Como ha demostrado la neurociencia, cuando nos enfrentamos a cualquier situación es nuestro sistema perceptivo el que lo registra, pero es el sistema límbico el que le da sentido generando siempre una emoción. Sin embargo, la capacidad para poner las emociones en palabras, darles sentido y pensar sobre ellas no es innata. Para gestionarlas, necesitamos generar conexiones entre el sistema límbico y el córtex prefrontal.
También se ha demostrado que para que estas conexiones se vayan estableciendo, los niños necesitan que el adulto sintonice con sus estados emocionales, esto es, comprenda lo que siente, lo valide, lo ponga en palabras y le ayude a elaborar la situación. Ellos solos no pueden y sin esta ayuda las conexiones no se generan. Las consecuencias son serias pues la empatía, el respeto por los demás, el compromiso, la responsabilidad, la capacidad reflexiva, la templanza o las funciones ejecutivas, por nombrar algunas, dependen del desarrollo del prefrontal.
Los padres hablan muchas veces de lo difícil que a veces es manejarse con las rabietas cuando sus hijos son pequeños o con los desplantes cuando son adolescentes, y quizás por ello en muchas ocasiones la educación ha ido dirigida a controlar dichos estados emocionales. Sin embargo, esta nueva perspectiva en neuroeducación, conocida en psicología clínica desde el siglo pasado, nos sitúa en una posición muy diferente. A los docentes también.
Aprender siempre enfrenta a los niños o adolescentes con la incertidumbre y el no saber. Esto puede activar la curiosidad y las ganas de aprender, pero también puede generar, en mayor o menor medida, miedo a no entender, desconfianza de su capacidad, temor a que se piense que no da la talla o miedo a quedar el último de la clase. Y todo esto genera ansiedad. La autoridad o el buen liderazgo del profesor no puede impedir la aparición de todas estas emociones y mucho menos las que surgen del contacto con sus compañeros o las que ya traen de casa, fruto de los vínculos con sus familiares.
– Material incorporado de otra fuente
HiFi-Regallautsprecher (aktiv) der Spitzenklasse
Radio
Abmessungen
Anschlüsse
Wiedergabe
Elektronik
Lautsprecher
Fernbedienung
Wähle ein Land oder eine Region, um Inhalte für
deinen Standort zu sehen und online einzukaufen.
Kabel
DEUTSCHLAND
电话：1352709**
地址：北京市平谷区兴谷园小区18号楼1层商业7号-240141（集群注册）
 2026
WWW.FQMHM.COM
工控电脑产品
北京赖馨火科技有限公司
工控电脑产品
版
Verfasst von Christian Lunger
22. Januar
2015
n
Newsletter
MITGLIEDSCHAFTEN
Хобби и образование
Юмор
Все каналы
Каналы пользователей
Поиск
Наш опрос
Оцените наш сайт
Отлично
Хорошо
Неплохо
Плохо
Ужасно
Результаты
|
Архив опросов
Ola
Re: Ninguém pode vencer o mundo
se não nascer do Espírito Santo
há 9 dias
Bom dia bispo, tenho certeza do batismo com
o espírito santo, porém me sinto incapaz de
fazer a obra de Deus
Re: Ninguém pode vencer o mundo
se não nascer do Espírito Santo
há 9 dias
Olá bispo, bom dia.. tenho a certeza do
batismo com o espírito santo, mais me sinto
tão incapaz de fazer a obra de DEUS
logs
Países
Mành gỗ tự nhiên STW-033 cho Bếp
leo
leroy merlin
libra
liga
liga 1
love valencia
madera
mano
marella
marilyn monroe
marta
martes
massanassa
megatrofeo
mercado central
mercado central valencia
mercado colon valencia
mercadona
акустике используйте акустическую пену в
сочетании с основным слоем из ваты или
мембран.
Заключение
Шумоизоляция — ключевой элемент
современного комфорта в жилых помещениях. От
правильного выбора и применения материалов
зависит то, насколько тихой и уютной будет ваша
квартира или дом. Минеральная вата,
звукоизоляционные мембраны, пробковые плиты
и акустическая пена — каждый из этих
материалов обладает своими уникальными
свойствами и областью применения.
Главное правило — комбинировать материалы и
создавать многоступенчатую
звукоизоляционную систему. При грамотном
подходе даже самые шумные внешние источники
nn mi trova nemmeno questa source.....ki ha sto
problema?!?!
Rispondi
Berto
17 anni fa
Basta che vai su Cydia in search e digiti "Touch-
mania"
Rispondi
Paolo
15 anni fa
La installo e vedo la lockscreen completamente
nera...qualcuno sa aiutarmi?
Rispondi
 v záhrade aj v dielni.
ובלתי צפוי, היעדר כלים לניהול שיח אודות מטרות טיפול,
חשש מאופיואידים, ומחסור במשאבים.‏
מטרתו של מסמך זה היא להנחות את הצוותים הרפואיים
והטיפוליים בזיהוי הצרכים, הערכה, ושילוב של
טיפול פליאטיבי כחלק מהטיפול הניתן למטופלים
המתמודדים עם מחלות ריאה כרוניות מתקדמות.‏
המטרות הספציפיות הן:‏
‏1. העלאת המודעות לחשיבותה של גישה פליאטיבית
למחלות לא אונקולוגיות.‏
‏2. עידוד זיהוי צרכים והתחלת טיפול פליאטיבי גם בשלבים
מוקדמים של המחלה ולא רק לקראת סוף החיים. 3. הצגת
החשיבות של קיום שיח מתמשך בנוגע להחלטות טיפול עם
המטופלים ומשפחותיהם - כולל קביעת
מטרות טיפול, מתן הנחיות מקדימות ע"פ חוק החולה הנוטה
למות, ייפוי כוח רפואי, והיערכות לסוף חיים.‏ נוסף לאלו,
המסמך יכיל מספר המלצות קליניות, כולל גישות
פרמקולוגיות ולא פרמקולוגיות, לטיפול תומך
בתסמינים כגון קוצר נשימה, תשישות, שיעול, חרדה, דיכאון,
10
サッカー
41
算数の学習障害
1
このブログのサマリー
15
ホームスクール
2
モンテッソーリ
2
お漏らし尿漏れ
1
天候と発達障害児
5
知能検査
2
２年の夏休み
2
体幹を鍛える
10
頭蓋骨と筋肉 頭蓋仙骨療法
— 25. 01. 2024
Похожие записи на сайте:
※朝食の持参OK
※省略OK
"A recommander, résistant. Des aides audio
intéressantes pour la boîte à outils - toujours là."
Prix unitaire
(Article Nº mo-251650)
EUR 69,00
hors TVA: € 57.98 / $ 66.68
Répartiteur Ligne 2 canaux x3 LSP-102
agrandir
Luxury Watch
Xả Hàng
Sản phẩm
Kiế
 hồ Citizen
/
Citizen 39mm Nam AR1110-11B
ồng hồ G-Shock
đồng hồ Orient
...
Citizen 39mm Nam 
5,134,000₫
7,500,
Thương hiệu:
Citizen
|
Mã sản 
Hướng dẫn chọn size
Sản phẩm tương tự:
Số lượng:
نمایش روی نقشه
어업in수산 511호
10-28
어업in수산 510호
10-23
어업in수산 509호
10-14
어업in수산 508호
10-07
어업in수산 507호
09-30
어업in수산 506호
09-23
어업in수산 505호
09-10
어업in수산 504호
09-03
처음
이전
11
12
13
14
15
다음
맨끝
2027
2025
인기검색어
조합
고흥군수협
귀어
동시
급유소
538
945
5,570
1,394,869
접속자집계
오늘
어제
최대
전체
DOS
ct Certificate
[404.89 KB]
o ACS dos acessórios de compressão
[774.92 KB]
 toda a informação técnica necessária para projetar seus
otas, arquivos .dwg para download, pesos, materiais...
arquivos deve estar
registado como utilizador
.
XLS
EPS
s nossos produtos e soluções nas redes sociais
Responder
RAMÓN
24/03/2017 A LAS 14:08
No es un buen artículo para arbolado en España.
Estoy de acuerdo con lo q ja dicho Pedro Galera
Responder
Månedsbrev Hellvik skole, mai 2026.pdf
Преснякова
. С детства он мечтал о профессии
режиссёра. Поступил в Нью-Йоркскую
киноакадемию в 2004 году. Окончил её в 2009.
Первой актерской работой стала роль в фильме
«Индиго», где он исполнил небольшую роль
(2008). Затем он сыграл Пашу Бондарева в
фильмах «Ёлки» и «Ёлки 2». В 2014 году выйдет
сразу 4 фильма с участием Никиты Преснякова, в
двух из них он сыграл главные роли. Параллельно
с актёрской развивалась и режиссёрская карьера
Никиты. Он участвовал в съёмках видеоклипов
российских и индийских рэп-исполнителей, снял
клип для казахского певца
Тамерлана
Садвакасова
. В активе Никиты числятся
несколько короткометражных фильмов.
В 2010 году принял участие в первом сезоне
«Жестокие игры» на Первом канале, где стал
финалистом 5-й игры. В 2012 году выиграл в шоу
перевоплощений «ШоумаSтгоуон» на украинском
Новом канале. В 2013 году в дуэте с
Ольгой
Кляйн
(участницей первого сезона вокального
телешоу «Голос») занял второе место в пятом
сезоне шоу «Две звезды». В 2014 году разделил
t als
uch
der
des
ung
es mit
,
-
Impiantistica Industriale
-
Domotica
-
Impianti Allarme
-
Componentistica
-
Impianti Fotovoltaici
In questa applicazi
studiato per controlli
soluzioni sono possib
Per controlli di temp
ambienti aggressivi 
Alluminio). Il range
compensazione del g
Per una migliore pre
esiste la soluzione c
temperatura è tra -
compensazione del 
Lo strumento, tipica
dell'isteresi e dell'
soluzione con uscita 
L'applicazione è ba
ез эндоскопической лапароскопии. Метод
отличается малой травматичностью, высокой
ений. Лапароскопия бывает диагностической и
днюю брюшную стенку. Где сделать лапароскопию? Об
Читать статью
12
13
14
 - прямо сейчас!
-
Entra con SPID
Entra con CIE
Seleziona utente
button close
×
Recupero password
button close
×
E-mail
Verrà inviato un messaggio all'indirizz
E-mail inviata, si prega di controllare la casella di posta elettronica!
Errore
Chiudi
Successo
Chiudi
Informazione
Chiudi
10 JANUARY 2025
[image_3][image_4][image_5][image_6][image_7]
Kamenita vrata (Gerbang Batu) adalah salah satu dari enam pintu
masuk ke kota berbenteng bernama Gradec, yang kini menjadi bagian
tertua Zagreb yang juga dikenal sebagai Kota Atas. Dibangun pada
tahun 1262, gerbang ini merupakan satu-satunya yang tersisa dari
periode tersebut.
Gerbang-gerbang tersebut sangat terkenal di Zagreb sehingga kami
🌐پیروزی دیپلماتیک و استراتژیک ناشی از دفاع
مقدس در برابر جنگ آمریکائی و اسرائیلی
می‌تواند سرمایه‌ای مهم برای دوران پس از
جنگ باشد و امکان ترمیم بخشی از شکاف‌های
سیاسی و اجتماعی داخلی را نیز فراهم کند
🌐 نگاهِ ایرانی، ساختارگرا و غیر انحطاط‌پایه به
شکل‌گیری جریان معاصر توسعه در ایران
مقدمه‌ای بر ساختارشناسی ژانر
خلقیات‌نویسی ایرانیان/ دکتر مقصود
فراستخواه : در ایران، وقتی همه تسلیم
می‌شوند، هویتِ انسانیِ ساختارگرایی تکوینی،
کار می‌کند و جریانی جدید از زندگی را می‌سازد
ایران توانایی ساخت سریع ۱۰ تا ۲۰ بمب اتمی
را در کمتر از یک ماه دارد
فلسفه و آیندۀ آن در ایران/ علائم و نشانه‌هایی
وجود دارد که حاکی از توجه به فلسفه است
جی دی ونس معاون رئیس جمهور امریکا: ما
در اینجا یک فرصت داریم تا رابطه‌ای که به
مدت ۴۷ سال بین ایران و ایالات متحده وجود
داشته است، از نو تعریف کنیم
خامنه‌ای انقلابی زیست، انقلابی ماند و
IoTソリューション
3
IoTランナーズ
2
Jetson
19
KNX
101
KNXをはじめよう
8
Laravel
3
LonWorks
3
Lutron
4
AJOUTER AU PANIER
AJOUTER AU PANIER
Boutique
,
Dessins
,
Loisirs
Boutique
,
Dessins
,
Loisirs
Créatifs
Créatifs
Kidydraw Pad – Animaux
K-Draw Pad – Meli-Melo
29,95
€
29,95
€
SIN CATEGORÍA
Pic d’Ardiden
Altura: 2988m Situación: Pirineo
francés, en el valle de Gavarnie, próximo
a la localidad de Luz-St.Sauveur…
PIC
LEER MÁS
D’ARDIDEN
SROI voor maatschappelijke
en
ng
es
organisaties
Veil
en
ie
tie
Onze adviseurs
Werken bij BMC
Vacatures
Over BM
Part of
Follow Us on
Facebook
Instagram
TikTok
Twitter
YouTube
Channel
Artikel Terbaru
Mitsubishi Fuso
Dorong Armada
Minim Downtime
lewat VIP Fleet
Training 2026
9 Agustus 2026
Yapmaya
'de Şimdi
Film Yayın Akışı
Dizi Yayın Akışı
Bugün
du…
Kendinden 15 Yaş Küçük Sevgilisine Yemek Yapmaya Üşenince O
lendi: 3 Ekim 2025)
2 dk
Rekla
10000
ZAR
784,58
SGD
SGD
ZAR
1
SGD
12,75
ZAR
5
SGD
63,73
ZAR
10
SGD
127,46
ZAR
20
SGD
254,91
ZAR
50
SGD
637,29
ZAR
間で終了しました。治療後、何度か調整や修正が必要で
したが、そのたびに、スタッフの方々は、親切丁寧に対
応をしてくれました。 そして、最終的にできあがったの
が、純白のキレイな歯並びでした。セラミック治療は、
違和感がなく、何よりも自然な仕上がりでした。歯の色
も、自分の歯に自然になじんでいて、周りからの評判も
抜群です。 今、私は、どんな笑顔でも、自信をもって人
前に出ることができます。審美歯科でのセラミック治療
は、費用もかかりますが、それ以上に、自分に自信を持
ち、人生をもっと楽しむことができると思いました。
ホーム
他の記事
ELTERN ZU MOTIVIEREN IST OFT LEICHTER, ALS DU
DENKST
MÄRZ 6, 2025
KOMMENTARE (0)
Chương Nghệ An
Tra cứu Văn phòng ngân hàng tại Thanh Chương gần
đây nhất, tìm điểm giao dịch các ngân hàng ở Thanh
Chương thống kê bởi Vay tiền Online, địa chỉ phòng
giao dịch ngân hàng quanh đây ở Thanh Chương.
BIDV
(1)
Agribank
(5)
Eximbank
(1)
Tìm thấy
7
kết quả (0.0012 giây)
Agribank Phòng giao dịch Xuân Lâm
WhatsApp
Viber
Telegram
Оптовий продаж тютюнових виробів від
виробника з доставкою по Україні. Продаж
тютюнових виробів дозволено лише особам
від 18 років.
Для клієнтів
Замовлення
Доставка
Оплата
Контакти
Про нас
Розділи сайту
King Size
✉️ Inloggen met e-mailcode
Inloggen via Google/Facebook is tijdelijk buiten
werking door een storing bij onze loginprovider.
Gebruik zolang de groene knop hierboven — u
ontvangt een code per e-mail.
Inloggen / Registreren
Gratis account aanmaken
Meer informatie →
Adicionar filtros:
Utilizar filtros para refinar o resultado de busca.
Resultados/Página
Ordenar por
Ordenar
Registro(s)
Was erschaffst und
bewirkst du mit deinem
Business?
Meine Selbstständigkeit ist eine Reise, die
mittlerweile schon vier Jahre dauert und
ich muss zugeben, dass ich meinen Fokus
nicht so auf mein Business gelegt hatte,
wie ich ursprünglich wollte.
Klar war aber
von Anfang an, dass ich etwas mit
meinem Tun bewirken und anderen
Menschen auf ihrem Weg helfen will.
Así es que el profesor tiene todos los días ante sí, una clase llena de niños o adolescentes rebosantes de emociones que probablemente necesiten depositar en él, para que sea él quien las digiera y les muestre cómo seguir pensando. Los niños funcionan generalmente en extremos y la sensación de que no saber algo, puede fácilmente transformarse en la sensación de ser un inepto. Esta idea genera mucha ansiedad y puede traducirse en interrupciones, malas contestaciones o alboroto en clase. El enfado, la impotencia que puede entonces sentir el profesor, o incluso la desesperación según que momentos, son las emociones con las que ellos mismos están lidiando sin saber cómo hacer con ellas. No son contra el profesor, pero sí van dirigidas a él para que las escuche y esperan que el profesor lejos de reaccionar, les enseñe a no sentirse tan desesperanzados, tan enfadados, tan impotentes.
No es tarea fácil, pero entender la dinámica emocional de esta manera es un buen recurso para el profesor. Cuando no se conoce, el profesor puede tratar de desvincularse afectivamente para intentar no sentir. Otras veces, puede quedar desbordado por la demanda y sentirse finalmente quemado por no entender el origen y el sentido de su impotencia o desesperación. Ni que decir tiene que el efecto se puede multiplicar si sumamos las reuniones con los padres.